What needs to be done:
Scan the entries and state how many lines contain "Glastür". Write no other text.

Recorded information Start Marker

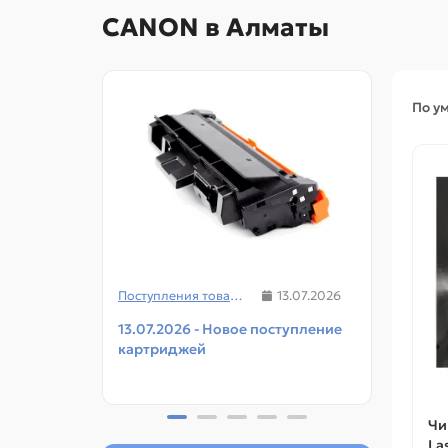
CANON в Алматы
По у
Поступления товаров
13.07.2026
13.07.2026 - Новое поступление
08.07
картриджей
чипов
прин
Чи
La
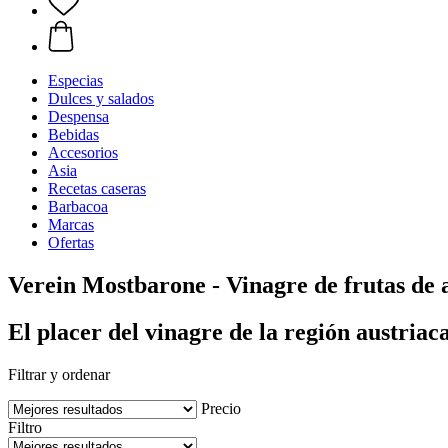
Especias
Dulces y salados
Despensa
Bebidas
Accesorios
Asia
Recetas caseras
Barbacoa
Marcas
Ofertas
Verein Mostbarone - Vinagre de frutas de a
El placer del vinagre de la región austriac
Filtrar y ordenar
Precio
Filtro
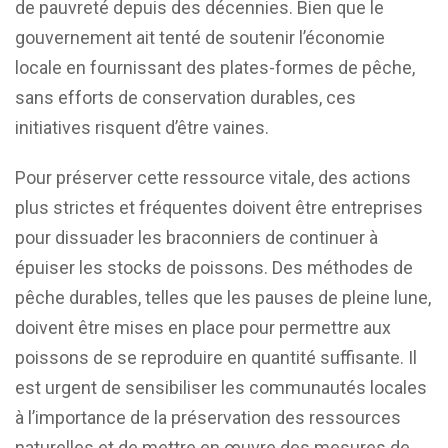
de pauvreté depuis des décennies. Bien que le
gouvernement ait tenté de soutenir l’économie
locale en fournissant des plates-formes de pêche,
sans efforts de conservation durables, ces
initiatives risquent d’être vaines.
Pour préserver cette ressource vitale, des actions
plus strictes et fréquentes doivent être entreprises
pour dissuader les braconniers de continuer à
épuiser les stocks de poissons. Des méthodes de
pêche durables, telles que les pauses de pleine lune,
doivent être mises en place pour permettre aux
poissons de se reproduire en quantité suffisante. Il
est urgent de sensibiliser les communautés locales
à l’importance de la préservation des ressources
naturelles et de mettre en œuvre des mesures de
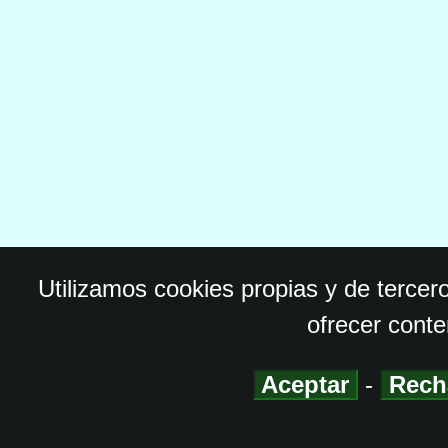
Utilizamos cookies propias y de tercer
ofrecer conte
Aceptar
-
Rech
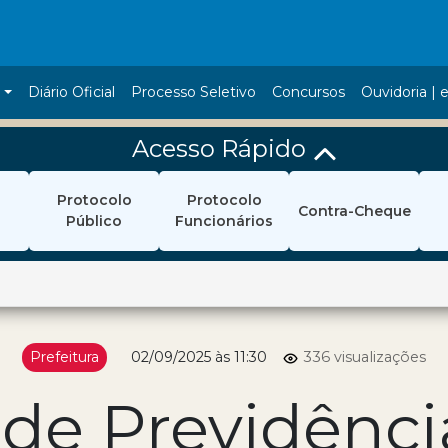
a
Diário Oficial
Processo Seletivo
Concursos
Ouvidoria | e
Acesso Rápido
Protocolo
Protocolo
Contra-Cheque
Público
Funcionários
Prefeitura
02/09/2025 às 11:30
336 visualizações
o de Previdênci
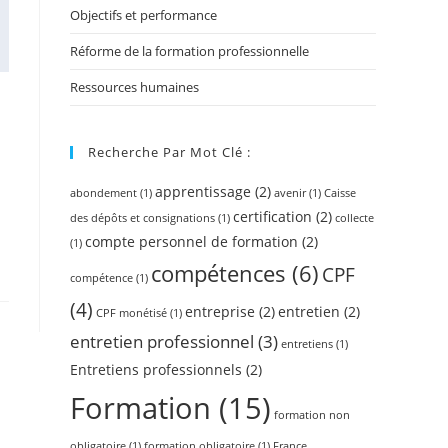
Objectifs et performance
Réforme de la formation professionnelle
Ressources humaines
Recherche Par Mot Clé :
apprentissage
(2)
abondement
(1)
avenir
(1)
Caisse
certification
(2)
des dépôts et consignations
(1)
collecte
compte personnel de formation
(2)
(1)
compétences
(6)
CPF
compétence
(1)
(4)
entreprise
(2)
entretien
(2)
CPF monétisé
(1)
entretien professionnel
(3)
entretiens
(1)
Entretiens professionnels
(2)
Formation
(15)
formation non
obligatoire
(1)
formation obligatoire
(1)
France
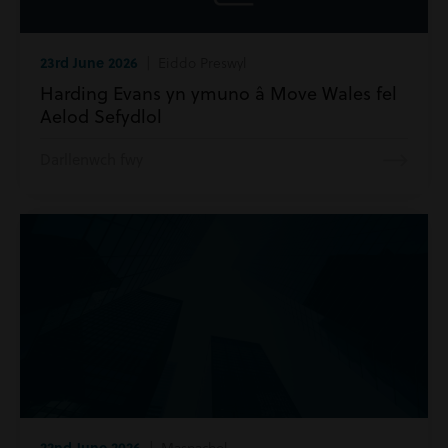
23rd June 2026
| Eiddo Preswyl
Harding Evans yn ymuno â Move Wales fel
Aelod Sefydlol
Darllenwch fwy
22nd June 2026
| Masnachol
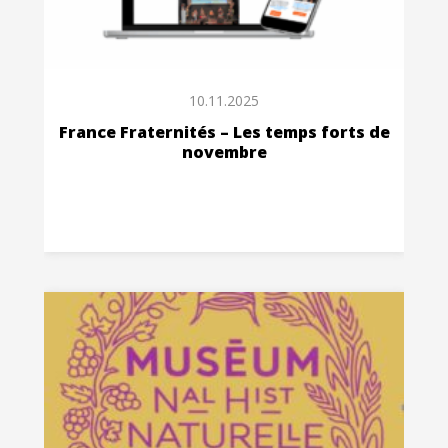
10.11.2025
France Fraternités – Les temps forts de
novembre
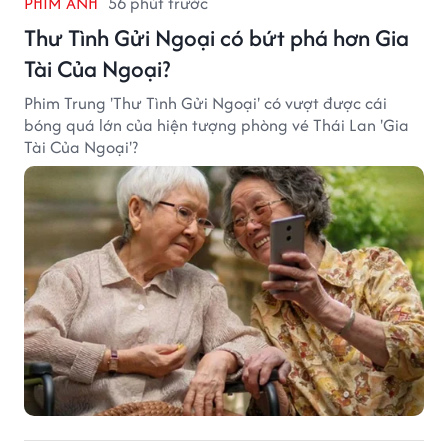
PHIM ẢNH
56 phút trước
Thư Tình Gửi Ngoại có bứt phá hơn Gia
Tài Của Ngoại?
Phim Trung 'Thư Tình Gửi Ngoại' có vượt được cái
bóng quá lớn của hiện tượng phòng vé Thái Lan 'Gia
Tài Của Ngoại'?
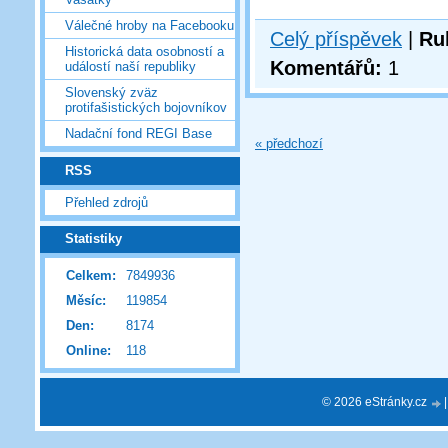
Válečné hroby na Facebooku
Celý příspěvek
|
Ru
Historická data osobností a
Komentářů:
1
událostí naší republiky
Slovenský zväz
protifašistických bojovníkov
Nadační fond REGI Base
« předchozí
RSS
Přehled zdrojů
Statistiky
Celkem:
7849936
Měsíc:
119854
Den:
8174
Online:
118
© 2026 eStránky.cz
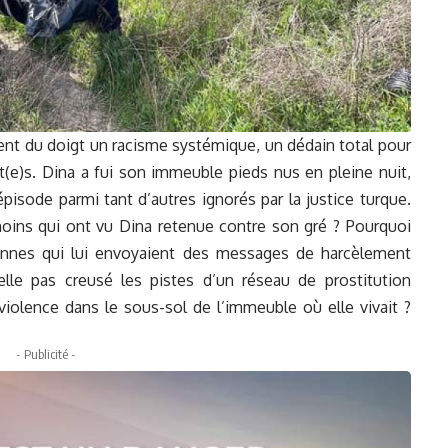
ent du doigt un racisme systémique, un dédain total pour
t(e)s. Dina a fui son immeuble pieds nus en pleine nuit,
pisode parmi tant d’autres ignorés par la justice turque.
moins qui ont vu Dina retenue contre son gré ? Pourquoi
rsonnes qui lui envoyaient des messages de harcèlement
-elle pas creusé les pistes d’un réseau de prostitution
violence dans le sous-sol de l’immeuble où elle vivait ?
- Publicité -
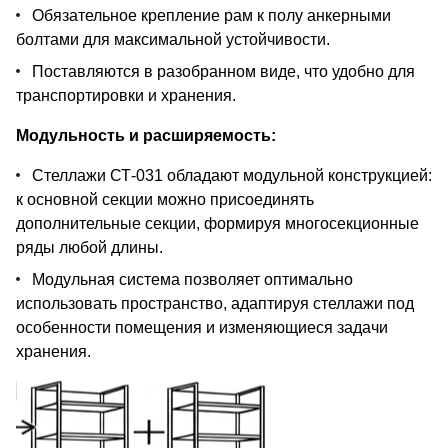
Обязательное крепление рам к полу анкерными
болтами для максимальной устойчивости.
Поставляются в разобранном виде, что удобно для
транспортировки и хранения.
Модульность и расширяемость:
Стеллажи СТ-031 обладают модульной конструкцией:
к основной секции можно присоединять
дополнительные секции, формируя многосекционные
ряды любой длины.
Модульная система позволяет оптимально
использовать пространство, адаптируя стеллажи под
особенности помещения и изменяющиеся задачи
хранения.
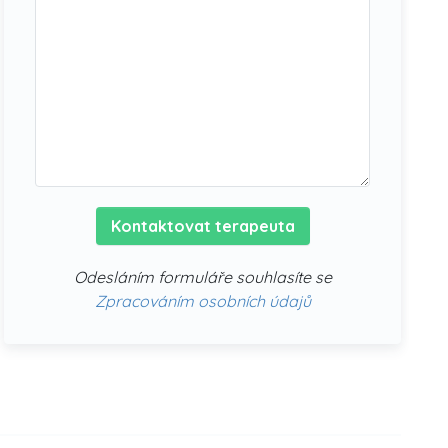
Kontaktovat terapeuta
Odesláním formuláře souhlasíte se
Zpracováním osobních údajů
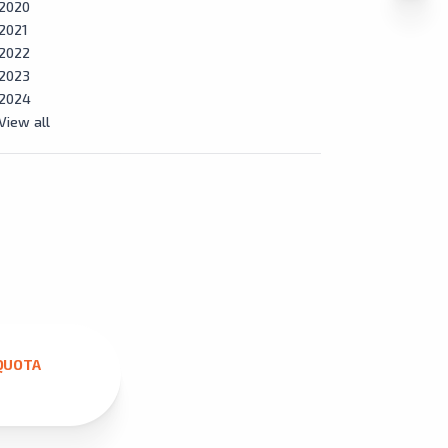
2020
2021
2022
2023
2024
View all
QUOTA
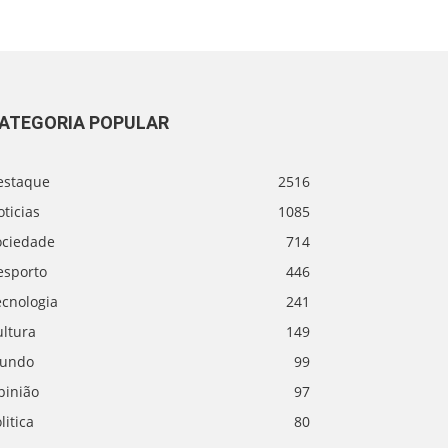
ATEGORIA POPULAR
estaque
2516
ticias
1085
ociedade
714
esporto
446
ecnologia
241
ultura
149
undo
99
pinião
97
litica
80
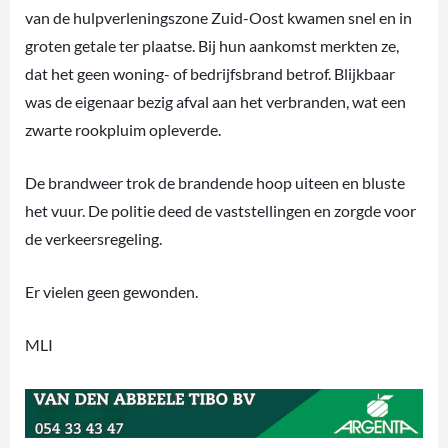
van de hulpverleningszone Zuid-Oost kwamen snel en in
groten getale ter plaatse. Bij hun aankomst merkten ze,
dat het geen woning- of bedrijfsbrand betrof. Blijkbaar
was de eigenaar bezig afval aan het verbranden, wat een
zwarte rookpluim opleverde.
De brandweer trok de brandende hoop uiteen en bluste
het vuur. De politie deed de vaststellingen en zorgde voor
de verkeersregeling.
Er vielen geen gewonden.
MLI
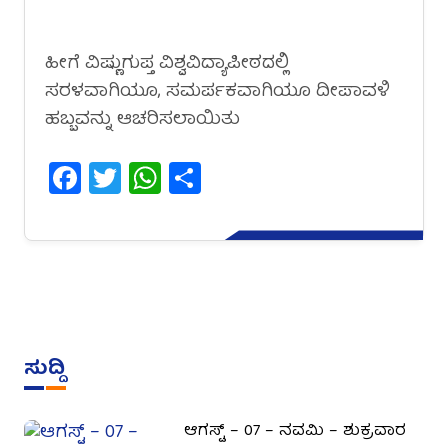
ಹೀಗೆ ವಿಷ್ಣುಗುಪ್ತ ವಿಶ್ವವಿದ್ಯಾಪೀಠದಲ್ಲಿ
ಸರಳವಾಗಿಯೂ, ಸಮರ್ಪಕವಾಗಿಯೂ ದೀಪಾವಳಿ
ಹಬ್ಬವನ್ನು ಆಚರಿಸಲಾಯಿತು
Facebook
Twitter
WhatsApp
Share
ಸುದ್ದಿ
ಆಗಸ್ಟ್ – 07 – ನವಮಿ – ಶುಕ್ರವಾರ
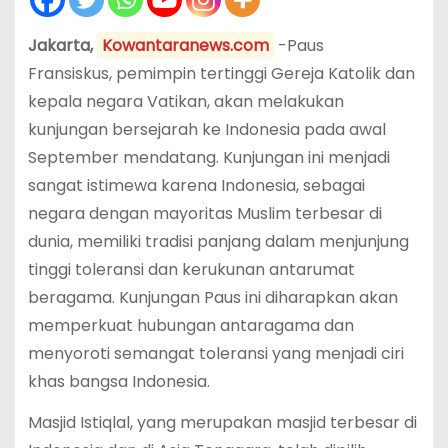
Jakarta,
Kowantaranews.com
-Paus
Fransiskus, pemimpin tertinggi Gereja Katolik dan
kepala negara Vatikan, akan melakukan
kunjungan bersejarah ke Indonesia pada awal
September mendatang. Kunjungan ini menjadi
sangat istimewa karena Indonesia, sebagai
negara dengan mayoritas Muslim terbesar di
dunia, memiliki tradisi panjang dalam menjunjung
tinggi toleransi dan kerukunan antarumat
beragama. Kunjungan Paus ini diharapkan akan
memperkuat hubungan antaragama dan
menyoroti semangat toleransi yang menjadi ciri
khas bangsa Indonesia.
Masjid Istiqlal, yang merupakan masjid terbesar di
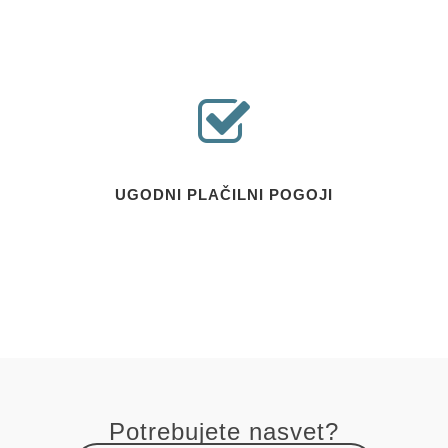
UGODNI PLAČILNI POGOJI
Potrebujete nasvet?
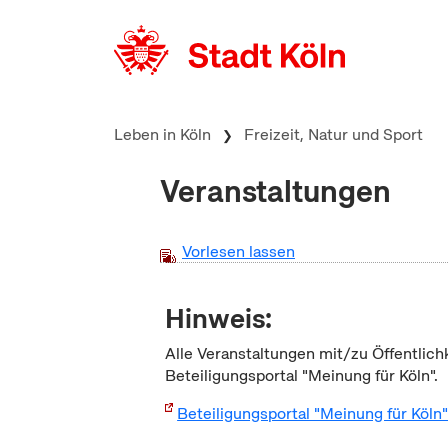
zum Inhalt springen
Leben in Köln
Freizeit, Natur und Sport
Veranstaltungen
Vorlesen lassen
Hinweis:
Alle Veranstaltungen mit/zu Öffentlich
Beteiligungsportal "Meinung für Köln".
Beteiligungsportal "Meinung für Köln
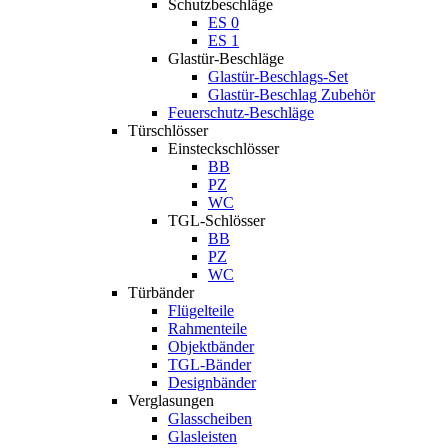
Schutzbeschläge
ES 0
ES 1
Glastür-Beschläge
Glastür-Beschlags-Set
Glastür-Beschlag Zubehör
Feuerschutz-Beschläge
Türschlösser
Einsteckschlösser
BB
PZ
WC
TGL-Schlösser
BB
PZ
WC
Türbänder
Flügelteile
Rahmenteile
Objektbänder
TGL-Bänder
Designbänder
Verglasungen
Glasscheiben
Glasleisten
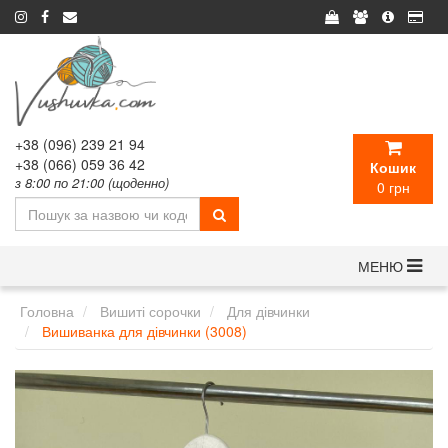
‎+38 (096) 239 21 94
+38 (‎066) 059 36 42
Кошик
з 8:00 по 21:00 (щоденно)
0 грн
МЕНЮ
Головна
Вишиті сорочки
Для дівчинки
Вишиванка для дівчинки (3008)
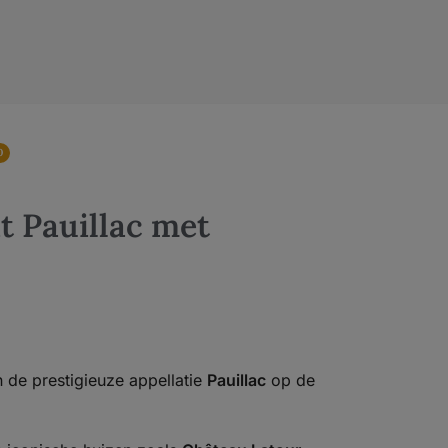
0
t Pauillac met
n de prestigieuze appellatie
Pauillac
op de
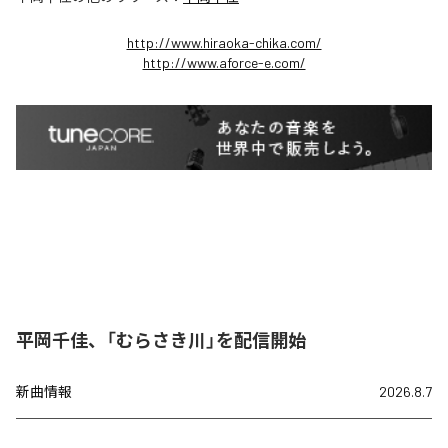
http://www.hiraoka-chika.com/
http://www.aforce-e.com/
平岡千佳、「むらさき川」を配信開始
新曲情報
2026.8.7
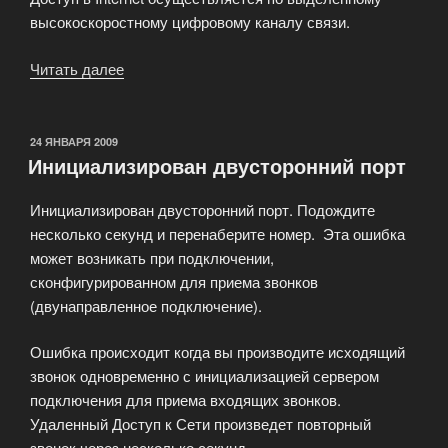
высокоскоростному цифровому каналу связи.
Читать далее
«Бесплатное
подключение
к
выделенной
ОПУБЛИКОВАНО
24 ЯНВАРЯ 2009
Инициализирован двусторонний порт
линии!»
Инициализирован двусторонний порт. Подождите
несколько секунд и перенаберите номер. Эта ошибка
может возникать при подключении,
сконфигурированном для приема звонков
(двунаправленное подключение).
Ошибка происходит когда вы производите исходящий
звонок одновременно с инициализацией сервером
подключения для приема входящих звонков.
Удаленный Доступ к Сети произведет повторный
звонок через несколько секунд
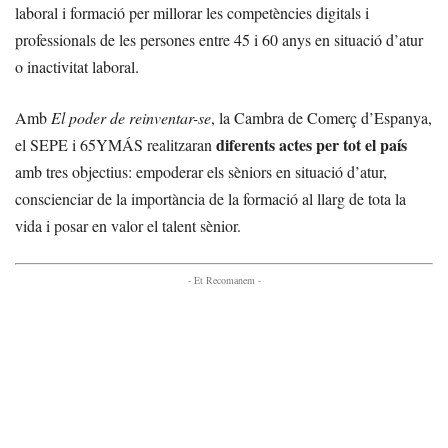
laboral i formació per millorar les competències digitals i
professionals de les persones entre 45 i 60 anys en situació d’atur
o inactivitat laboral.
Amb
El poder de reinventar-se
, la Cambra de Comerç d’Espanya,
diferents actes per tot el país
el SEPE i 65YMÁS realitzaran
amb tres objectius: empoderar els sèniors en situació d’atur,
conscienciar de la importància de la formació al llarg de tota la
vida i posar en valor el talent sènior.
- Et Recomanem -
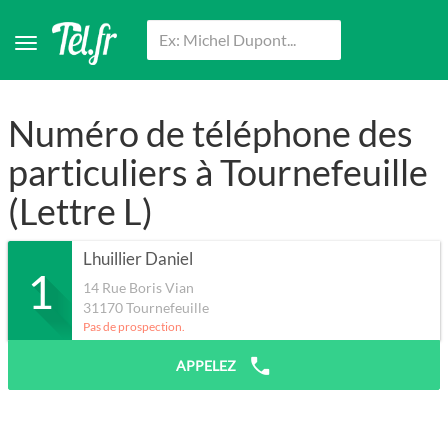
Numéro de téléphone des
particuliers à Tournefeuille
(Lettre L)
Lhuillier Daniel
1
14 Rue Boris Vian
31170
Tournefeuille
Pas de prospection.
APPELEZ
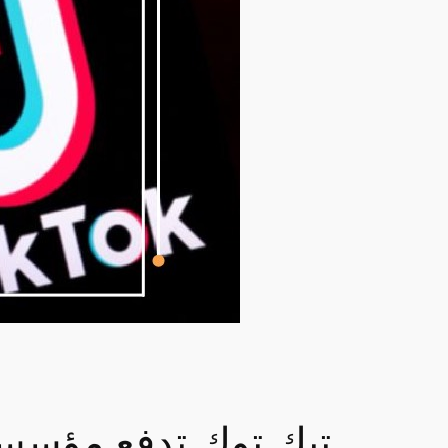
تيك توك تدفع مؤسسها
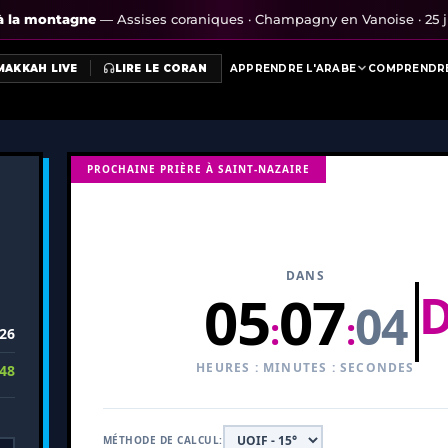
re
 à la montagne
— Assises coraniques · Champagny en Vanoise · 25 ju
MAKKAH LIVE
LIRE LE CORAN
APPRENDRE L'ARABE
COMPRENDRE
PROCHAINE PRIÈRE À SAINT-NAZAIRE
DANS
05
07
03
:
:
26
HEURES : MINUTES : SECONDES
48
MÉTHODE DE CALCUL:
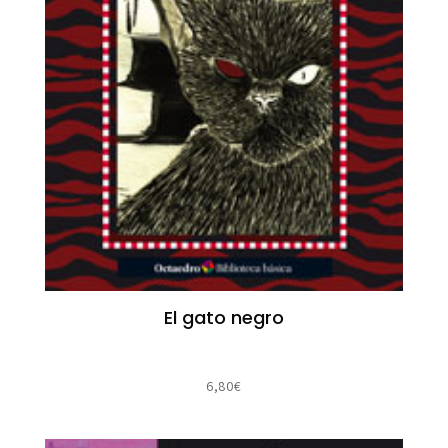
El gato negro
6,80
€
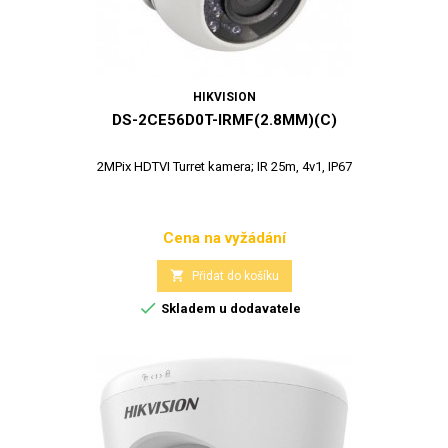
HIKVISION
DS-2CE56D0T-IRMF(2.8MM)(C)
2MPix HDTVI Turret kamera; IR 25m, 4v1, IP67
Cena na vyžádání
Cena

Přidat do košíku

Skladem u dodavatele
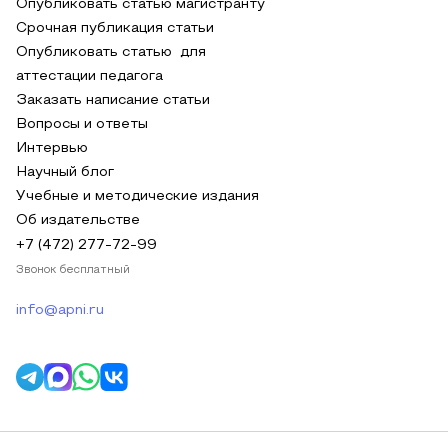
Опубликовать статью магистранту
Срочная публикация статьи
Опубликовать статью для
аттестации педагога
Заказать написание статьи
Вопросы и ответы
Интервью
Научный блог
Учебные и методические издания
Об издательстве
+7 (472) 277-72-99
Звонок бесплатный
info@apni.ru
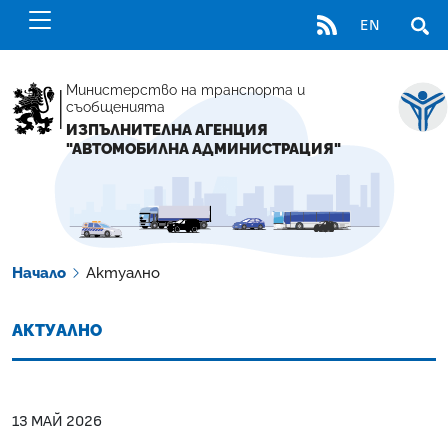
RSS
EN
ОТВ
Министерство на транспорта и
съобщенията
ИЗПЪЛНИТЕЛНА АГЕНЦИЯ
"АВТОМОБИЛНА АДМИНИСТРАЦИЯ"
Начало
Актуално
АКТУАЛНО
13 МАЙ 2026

Recorded information End Marker

Output for this task:
3